Sometimes my writing-Juju runs a little dry. Not a writer's block, per se. Hell, give me a topic and I'll write on it. I have written about shit as a challenge. And it was not my worst post.
I wonder what my worst post was. Perhaps this will be it.
But back to the writing-Juju. What IS Juju? Power. Magic. Not unrelated to Mojo in my opinion.
What do I know? I'm just a white girl sangin' the blues.
Only I have no blues to talk about today. It's been a good day. A windy day. A day of gifts received. A day of gifts recognized.
The kind of day that that when shit happens, you wish you could have in its simple yet amazing pleasure.

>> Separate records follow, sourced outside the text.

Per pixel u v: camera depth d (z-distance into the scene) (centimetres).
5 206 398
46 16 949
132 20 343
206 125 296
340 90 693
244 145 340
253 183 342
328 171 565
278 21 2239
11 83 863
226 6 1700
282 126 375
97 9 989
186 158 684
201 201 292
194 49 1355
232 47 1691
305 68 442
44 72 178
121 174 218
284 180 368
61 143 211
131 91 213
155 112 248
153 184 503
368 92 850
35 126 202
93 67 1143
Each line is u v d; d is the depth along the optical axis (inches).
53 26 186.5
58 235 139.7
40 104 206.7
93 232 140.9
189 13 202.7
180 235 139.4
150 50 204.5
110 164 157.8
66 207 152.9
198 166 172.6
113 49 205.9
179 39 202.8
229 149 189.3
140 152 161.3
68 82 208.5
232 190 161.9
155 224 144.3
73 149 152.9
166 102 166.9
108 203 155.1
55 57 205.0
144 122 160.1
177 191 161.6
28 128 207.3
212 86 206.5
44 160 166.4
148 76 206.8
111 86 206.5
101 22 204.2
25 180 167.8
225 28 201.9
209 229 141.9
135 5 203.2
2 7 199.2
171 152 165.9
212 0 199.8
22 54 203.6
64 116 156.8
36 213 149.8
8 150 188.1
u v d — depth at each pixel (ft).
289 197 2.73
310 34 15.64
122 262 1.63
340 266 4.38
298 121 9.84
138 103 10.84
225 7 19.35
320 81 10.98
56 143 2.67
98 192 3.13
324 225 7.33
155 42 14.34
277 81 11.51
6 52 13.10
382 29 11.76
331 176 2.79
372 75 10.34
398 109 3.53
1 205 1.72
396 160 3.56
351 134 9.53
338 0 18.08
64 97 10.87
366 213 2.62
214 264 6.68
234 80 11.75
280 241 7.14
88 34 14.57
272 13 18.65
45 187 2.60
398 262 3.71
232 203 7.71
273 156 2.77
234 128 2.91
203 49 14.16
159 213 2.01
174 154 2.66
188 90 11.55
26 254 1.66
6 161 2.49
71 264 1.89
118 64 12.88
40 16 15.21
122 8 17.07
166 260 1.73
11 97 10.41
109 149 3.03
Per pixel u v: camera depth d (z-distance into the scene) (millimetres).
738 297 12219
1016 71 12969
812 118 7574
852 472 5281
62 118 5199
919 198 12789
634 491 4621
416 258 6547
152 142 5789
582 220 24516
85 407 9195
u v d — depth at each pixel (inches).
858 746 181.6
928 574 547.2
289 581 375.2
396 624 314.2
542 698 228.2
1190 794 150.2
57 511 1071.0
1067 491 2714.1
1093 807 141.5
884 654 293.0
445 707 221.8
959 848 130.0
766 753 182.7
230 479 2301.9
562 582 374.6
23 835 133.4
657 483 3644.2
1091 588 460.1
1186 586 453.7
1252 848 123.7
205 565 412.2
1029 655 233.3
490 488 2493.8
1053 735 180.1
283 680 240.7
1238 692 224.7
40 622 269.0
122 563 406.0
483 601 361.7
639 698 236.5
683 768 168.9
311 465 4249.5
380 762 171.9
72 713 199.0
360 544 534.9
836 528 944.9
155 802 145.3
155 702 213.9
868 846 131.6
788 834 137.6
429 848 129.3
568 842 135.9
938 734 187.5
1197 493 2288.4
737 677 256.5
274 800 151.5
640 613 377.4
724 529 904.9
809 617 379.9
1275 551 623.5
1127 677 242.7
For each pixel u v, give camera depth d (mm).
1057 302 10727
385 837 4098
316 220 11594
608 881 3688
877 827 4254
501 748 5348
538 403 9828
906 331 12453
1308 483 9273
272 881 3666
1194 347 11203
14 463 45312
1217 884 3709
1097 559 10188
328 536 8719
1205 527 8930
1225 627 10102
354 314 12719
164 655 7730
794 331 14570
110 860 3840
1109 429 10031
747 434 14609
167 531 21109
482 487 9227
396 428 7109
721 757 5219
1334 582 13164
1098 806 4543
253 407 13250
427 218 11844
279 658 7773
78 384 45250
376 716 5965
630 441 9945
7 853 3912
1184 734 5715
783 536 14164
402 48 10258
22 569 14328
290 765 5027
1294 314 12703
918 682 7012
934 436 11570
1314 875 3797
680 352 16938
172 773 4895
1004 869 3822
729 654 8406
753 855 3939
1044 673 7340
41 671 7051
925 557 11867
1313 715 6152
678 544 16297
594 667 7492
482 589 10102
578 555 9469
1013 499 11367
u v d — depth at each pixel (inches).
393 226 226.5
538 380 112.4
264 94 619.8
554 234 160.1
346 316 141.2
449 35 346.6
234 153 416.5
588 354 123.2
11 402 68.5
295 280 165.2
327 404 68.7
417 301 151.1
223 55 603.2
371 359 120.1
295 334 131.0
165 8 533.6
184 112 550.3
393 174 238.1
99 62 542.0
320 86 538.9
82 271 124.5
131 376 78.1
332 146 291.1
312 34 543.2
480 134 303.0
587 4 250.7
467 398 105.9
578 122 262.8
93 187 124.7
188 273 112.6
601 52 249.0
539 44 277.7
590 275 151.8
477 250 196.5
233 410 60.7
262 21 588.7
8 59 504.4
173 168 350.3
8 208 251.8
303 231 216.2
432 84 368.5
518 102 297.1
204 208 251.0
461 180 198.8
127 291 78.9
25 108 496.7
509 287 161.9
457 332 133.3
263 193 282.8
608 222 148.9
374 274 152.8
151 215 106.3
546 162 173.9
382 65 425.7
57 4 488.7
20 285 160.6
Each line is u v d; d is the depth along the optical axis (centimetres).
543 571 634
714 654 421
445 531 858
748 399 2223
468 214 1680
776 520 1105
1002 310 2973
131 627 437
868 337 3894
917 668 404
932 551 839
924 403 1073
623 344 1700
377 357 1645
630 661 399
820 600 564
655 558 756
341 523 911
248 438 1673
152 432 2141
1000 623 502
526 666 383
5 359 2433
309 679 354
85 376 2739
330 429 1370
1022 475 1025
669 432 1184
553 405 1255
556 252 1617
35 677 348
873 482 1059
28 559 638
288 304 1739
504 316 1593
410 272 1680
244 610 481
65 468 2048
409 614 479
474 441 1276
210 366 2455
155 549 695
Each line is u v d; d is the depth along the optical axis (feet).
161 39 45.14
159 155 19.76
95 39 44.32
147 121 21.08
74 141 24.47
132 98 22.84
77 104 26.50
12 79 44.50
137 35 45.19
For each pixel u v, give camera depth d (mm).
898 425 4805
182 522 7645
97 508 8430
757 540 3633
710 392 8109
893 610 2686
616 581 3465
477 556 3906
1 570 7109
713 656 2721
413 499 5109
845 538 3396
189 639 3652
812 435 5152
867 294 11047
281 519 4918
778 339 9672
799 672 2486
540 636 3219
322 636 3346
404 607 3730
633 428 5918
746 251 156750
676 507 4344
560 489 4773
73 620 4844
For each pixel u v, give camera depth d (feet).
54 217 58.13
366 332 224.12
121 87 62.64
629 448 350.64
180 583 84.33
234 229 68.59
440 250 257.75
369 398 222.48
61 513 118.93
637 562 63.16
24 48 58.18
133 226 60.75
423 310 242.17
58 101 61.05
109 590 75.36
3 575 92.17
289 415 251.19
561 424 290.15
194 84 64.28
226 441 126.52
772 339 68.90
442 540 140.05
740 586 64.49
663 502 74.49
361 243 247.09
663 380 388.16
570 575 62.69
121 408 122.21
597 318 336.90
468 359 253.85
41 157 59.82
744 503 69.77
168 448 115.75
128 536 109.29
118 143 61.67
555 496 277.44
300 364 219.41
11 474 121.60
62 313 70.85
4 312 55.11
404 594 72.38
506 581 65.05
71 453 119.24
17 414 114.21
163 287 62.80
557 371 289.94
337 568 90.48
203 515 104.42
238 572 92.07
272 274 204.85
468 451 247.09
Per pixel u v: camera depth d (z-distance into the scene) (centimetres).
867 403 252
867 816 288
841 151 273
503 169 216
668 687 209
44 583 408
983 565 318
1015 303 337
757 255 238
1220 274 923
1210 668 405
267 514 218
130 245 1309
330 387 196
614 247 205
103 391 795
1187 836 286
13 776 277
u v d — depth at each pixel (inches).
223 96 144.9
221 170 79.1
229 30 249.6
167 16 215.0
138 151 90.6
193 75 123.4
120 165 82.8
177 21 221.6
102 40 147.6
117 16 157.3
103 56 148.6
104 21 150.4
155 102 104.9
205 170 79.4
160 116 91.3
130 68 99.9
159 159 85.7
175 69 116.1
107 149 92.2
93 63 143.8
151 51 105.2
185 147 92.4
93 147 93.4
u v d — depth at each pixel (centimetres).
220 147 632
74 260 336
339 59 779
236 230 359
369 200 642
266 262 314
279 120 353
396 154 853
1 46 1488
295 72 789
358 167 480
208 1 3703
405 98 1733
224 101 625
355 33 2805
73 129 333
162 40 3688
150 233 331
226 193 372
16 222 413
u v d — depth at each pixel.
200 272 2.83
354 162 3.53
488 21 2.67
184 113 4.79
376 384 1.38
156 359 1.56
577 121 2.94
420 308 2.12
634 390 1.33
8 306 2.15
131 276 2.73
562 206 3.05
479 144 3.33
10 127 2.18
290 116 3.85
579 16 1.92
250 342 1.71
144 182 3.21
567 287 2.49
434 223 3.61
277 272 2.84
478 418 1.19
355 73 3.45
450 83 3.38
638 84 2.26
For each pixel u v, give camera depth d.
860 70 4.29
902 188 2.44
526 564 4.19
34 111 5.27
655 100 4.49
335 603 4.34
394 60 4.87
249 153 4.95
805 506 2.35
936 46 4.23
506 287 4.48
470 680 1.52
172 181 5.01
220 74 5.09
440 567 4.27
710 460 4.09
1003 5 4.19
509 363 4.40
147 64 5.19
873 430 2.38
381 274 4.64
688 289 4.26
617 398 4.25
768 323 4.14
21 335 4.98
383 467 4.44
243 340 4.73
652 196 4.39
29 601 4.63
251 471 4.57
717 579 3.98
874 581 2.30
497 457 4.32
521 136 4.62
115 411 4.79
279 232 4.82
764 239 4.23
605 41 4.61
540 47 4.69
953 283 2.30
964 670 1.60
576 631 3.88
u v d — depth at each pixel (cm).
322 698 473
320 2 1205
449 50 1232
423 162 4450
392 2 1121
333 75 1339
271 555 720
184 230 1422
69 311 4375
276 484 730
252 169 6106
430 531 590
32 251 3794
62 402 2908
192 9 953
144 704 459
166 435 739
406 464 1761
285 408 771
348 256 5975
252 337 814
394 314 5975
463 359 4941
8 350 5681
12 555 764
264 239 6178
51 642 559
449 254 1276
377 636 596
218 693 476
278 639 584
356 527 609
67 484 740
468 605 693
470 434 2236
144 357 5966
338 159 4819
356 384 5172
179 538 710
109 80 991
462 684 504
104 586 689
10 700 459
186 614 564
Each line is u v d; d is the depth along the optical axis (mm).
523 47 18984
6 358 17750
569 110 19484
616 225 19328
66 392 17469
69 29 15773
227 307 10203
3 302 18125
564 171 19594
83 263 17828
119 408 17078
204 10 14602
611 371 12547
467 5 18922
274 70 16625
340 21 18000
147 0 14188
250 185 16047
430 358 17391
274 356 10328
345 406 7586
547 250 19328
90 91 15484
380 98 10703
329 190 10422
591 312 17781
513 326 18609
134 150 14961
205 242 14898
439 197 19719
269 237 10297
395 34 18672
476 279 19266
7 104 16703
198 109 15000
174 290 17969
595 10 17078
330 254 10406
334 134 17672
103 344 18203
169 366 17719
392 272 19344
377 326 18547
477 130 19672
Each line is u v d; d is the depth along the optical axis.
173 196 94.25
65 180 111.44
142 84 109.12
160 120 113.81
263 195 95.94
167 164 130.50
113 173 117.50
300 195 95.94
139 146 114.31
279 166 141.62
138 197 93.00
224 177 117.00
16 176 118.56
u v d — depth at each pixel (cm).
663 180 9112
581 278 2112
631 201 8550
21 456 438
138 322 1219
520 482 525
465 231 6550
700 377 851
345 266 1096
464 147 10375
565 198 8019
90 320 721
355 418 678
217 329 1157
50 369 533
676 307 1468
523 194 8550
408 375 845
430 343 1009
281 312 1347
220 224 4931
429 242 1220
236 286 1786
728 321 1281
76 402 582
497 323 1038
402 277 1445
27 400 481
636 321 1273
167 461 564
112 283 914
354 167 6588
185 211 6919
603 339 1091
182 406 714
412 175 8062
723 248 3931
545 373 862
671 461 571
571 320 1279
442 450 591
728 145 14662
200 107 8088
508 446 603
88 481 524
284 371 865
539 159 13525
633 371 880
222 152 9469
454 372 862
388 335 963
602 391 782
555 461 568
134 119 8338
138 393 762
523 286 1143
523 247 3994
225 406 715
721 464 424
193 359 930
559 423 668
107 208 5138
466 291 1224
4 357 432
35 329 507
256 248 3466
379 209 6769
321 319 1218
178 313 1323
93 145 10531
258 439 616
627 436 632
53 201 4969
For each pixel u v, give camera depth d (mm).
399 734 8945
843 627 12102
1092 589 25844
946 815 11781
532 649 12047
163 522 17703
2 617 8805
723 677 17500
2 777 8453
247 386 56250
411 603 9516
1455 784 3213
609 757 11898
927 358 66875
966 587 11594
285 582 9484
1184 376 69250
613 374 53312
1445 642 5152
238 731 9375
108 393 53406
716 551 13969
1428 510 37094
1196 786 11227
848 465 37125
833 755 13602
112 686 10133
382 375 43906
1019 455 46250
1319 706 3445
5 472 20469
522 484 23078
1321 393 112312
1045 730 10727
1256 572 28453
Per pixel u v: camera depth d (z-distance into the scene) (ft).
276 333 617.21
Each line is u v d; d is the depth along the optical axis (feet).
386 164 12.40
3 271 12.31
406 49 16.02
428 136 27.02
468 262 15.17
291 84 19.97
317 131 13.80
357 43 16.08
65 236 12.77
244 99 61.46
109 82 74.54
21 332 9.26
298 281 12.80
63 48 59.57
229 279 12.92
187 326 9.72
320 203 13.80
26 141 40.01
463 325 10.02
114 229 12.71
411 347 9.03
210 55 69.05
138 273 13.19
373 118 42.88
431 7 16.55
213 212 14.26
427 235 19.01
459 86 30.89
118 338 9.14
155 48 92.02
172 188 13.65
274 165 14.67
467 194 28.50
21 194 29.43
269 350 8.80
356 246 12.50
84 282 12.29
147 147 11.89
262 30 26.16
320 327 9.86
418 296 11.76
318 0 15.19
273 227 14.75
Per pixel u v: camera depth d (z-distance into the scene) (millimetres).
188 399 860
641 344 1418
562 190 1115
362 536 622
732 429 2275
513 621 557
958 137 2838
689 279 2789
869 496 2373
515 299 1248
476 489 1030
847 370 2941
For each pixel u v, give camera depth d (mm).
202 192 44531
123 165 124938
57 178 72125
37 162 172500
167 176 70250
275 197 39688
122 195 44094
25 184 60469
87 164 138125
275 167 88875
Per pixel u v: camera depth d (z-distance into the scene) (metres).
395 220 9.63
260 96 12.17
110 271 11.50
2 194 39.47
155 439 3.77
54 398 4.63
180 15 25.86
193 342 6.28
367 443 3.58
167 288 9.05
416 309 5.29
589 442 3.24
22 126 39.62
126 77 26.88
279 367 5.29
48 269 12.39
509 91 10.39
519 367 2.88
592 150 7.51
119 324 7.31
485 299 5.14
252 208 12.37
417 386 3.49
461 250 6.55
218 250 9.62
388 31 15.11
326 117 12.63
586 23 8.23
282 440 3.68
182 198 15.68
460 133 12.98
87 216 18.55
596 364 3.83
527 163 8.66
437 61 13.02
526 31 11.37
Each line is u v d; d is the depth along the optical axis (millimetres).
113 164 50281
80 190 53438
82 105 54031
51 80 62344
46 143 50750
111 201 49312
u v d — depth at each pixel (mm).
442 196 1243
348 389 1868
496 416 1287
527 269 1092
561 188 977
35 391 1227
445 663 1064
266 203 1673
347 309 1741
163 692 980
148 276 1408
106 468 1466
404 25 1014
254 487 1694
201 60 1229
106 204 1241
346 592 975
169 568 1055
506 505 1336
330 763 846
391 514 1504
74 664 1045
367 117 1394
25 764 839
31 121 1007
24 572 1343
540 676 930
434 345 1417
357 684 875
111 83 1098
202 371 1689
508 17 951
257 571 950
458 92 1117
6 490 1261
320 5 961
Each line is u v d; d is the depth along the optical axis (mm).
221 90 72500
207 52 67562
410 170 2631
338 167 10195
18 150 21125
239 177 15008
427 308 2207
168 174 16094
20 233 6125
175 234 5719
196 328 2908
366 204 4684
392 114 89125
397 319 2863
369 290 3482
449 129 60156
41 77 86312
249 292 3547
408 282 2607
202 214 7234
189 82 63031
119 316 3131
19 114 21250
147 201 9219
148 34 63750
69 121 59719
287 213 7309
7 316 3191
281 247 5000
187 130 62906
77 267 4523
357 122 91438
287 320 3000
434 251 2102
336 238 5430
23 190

Here is the joy of getting older: you recognize these good days for what they are. A day where nothing at all bad happens and a day when you get to spend time with people whom you love. A day where you get e-mails from a friend of forty years. A day when you can say to the one you love- we have a beautiful house and that one you love knows that this is code for we have a beautiful life. A day where you can discuss religion and politics and not get angry but just be happy to be able to do it with someone who is intelligent and that you respect. A day where a two-year old gets his first big-boy bed. A day where someone walks in your kitchen door with a bottle of vodka and you hug her so hard to yourself and she hugs you back that strongly. A day where you go to the library and walk out with a fortune in books, all for free.
A day where you can go to a grocery store and pay for the food you want to eat.
That kind of day.
And I would trade it for a hundred days of writing-Juju. Or Mojo.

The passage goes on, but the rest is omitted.